Parteichef hat sich gesundheitlich erholt
Gerade hat sich der Parteivorsitzende von einer schmerzhaften Gürtelrose erholt, ab Montag werde er wieder in den Ring steigen. Aber noch ehe er wieder in Berlin an Deck ist, gibt es die nächste Hiobs-Botschaft, die nichts Gutes über die Lage der SPD aussagt. Man werde die Kür des SPD-Kanzlerkandidaten bis nach der NRW-Landtagswahl im Mai nächsten Jahres verschieben, heißt es. Dass dieser Kandidat und Merkel-Herausforderer wohl nicht Gabriel heißen wird, davon kann man heute ausgehen, auch wenn der eine oder andere führende Kopf der SPD fast trotzig betont, selbstverständlich könne man mit Gabriel Wahlen gewinnen. Gemeint ist da wohl die jüngste Runde in Rheinland-Pfalz, die Malu Dreyer für sich entschieden hat. Und es ist wohl nicht zu viel gesagt, wenn man hinzufügt, dass es wohl in erster Linie ein Erfolg der Amtsinhaberin war und weniger ein Sieg, der auf Rückendeckung aus Berlin zurückzuführen gewesen wäre.

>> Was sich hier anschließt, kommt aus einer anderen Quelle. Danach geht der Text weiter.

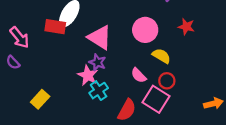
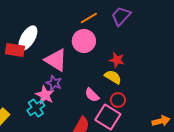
red star: (186, 27) -> (117, 60), moved
pink circle: (145, 30) -> (84, 41), moved
cyan cross: (99, 91) -> (36, 108), moved

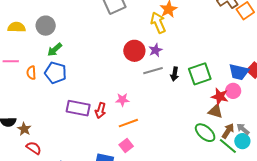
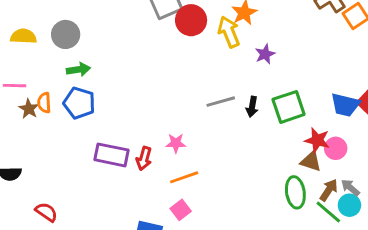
green arrow: (55, 50) -> (78, 70), turned -147
purple star: (155, 50) -> (265, 54), moved
red circle: (134, 51) -> (191, 20), moved
pink circle: (233, 91) -> (336, 148), moved
brown star: (24, 129) -> (29, 109), moved
green ellipse: (205, 133) -> (295, 192), turned 40

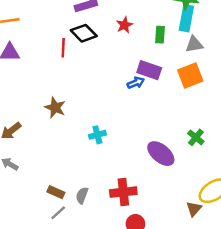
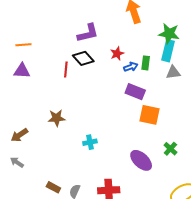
orange square: (190, 75) -> (150, 115), moved, turned 30
blue arrow: (136, 83) -> (131, 67), moved
brown star: (55, 108) -> (57, 118), turned -30

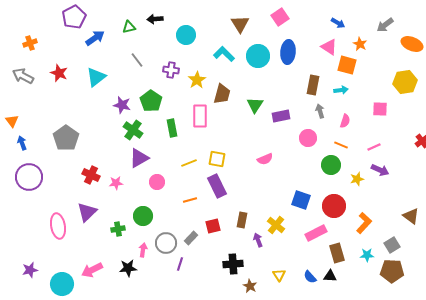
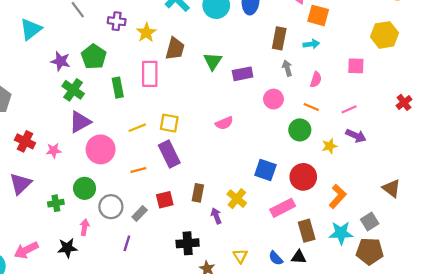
pink circle: (157, 182) -> (101, 149), size x1.6
gray circle: (166, 243) -> (111, 207), moved
cyan star: (367, 255) -> (341, 233), size x1.5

Die Neigung in der SPD, über eigene Leistungen wie den Mindestlohn nicht zu reden, sondern lieber die schlechte Stimmung der Partei öffentlich zu beklagen, dies ist nicht neu. Das hängt wohl mit der Mentalität von Sozialdemokraten zusammen, die nicht zufrieden sind, wenn sie regieren, die aber auch dann lamentieren, wenn sie in der Opposition sind. Überhaupt findet man in den Reihen der ältesten deutschen Partei mehr den Hang zum Oppositionellen denn dazu, die eigenen Leute in Regierungsämtern auch gegen Kritik in Schutz zu nehmen und ihre Politik vehement öffentlich zu verteidigen.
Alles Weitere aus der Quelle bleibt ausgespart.